DanielJDufour commented 10 months ago

The plot thickens. I ran a test on geotiff.js readRasters method, which is what georaster uses and it doesn't seem like there's any critical issue with geotiff.js.

Singleband raster analysis took 186 ms Multiband raster analysis took 928 ms

I'm still curious why it takes more times to read a multiband raster than all rasters individually. In theory, reading the multiband should be faster for reasons expressed above. But it's a very small factor in the abnormally large geoblaze time.

DanielJDufour commented 10 months ago

oof, so when I copy the getValues function directly from the georaster source code, it runs very fast. HOWEVER, when I run georaster.getValues from the compiled georaster code it's SUPER slow. My current hypothesis is that the webpack building process is adding in a backwards compatability polyfill that is massively slowing things down. I'll keep digging!

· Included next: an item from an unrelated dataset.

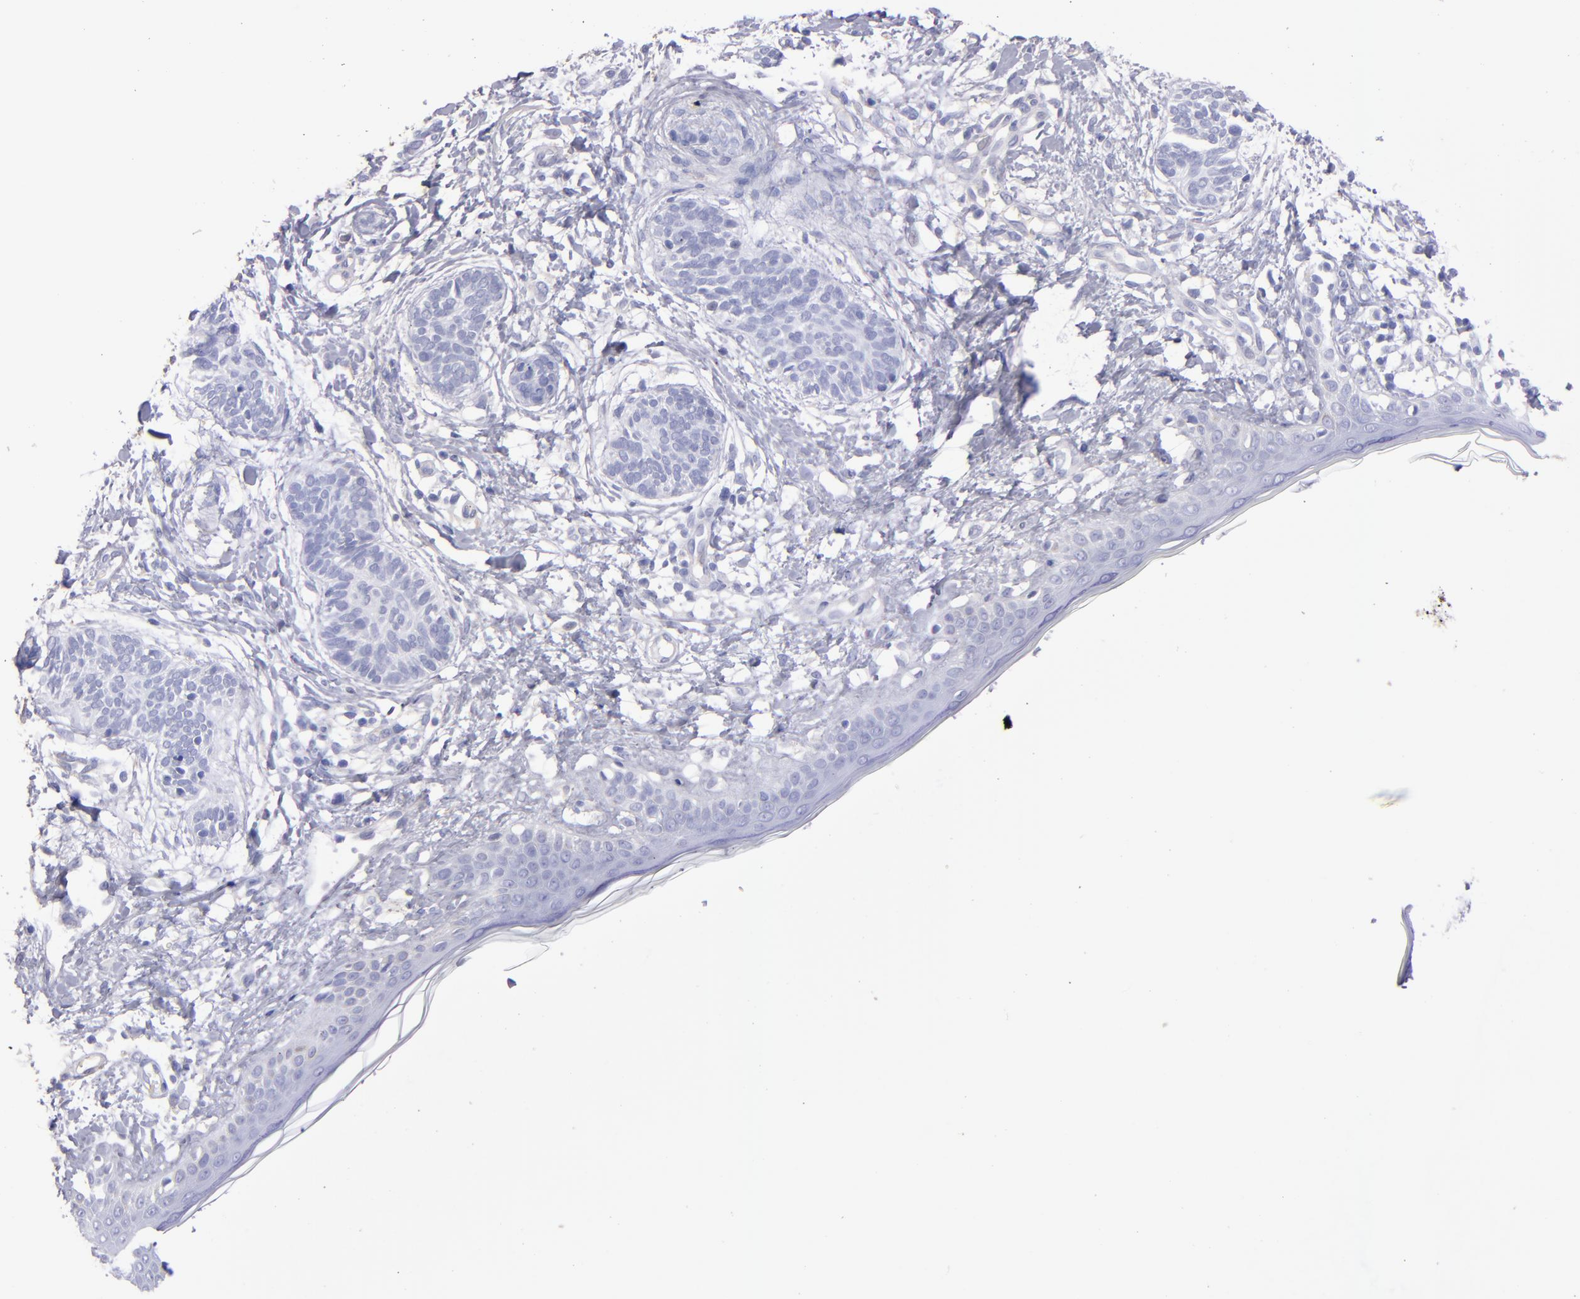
{"staining": {"intensity": "negative", "quantity": "none", "location": "none"}, "tissue": "skin cancer", "cell_type": "Tumor cells", "image_type": "cancer", "snomed": [{"axis": "morphology", "description": "Normal tissue, NOS"}, {"axis": "morphology", "description": "Basal cell carcinoma"}, {"axis": "topography", "description": "Skin"}], "caption": "Immunohistochemistry of skin cancer (basal cell carcinoma) exhibits no expression in tumor cells.", "gene": "TG", "patient": {"sex": "male", "age": 63}}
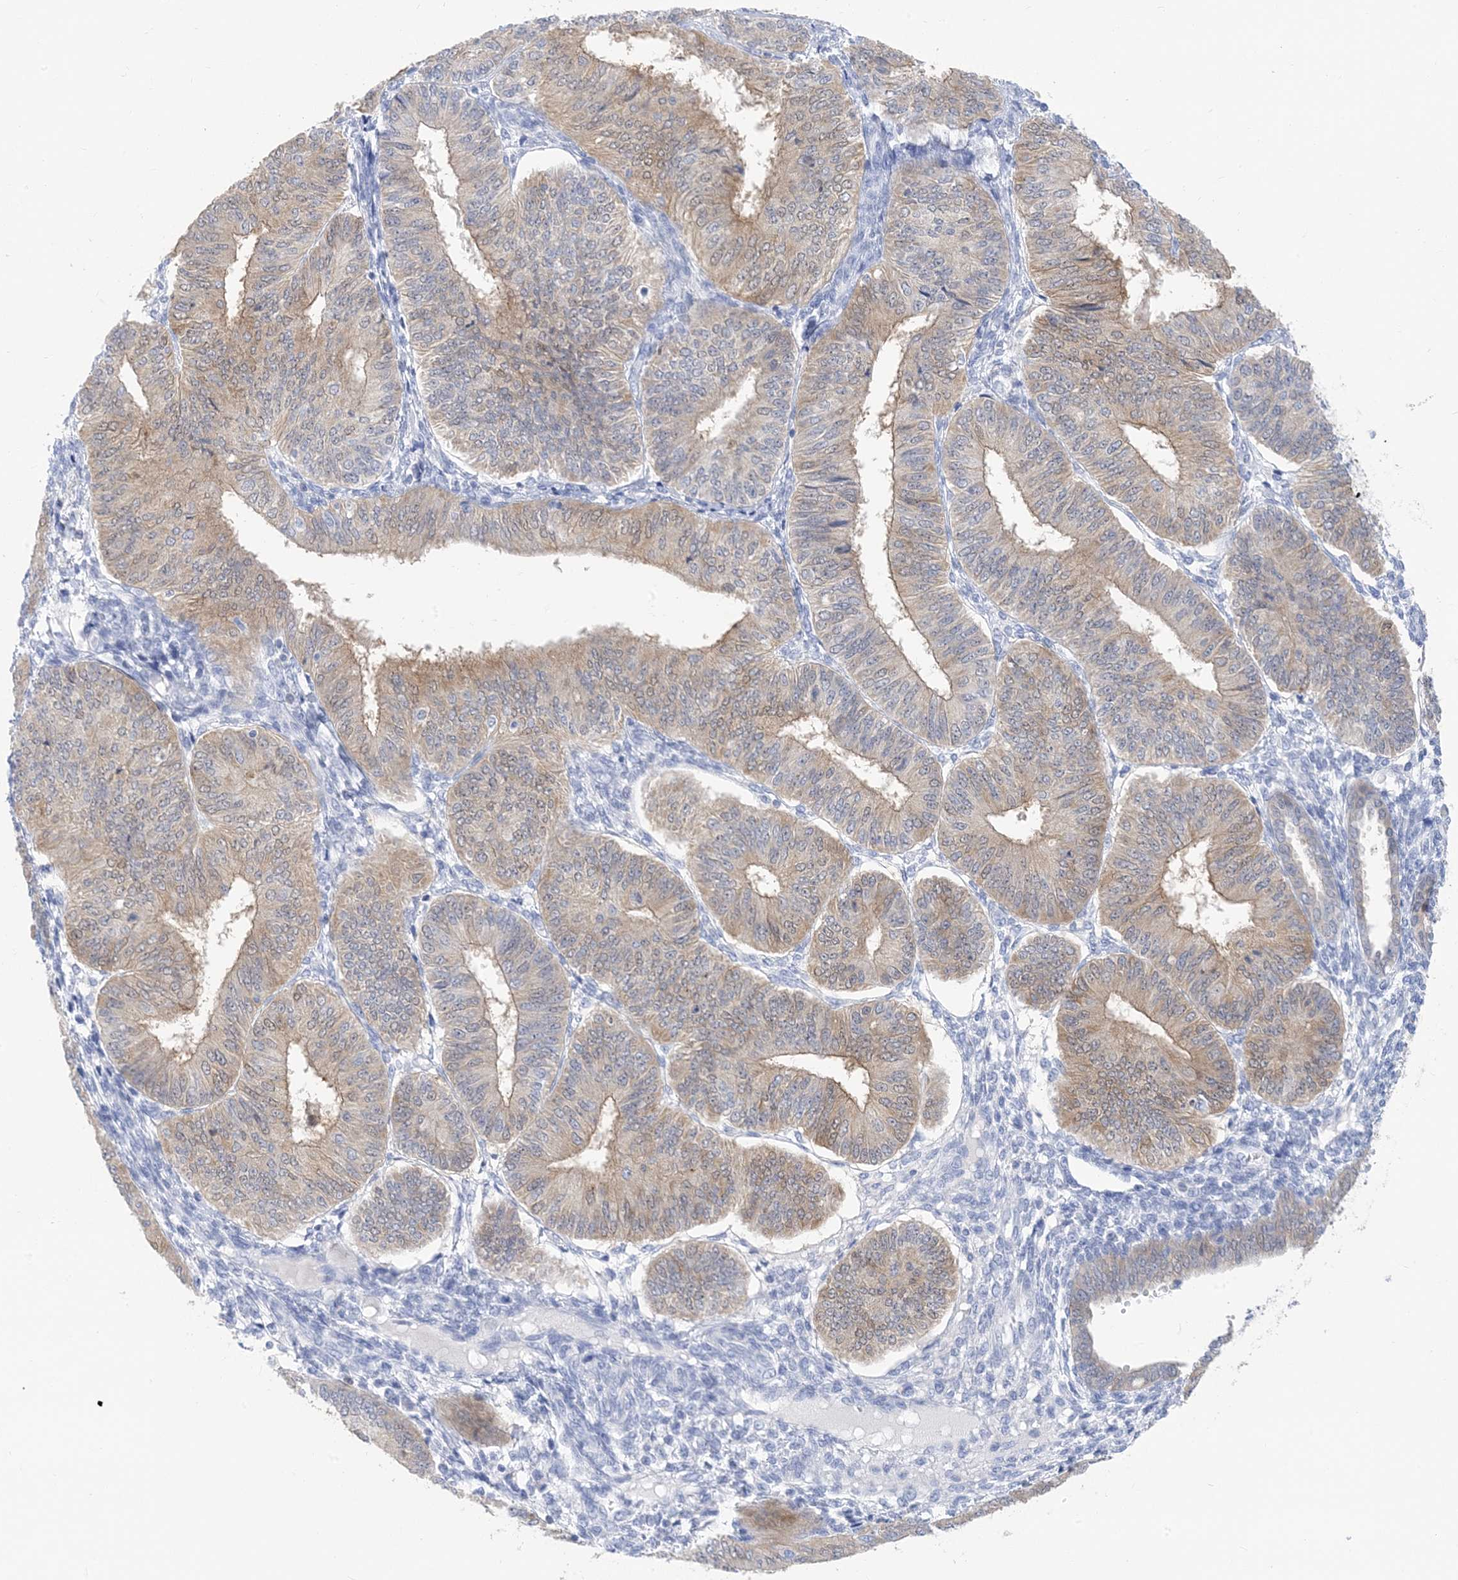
{"staining": {"intensity": "moderate", "quantity": "25%-75%", "location": "cytoplasmic/membranous"}, "tissue": "endometrial cancer", "cell_type": "Tumor cells", "image_type": "cancer", "snomed": [{"axis": "morphology", "description": "Adenocarcinoma, NOS"}, {"axis": "topography", "description": "Endometrium"}], "caption": "Adenocarcinoma (endometrial) stained with a brown dye demonstrates moderate cytoplasmic/membranous positive staining in approximately 25%-75% of tumor cells.", "gene": "SH3YL1", "patient": {"sex": "female", "age": 58}}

DanielJDufour commented 10 months ago

well I ran the compiled version of the georaster code and it's fast, so I'm at a bit of a loss. It might be an issue with the way the georaster build compiled geotiff.js or another dependency. I'll look into it more.

DanielJDufour commented 10 months ago

Okay. I can confirm that the issue is with the way GeoRaster compiled geotiff.js. GeoRaster has a private property called _geotiff that gives you access to a geotiff.js instance of your raster. It's technically not the same geotiff.js instance as the one initially created to read the georaster-relevant metadata bc that's off the main thread.

    const georaster = await parseGeoRaster(url);
    const tiff = georaster._geotiff;
    await tiff.readRasters({...})
DanielJDufour commented 10 months ago

Fixing the georaster build process or getting the next major release out the door is going to be a large lift. However, here's the quick hacky fix for georasters that are loaded via url:

import { fromUrl } from "geotiff";

async function fix(georaster) {
  if (typeof georaster._data === "string" && georaster._geotiff) {
    georaster._geotiff = await fromUrl(georaster._data);
  }
}

const georaster = await parseGeoRaster(multiUrl);
await fix(georaster);
await geoblaze.sum(georaster, geometry);
avmey commented 7 months ago

I'm having trouble with this workaround, particularly using geotiff and ESM.

Error [ERR_REQUIRE_ESM]: require() of ES Module /workspaces/test-proj/node_modules/quick-lru/index.js from /workspaces/test-proj/node_modules/geotiff/dist-node/source/blockedsource.js not supported.

I found this thread you and Tim posted in, but was curious if these are still the most up to date solutions.

aLemonFox commented 7 months ago

Hi, is there any news on this? I have a cog of around ~8MB and it easily takes 30+ seconds to identify a single point from multiple bands (including fetching).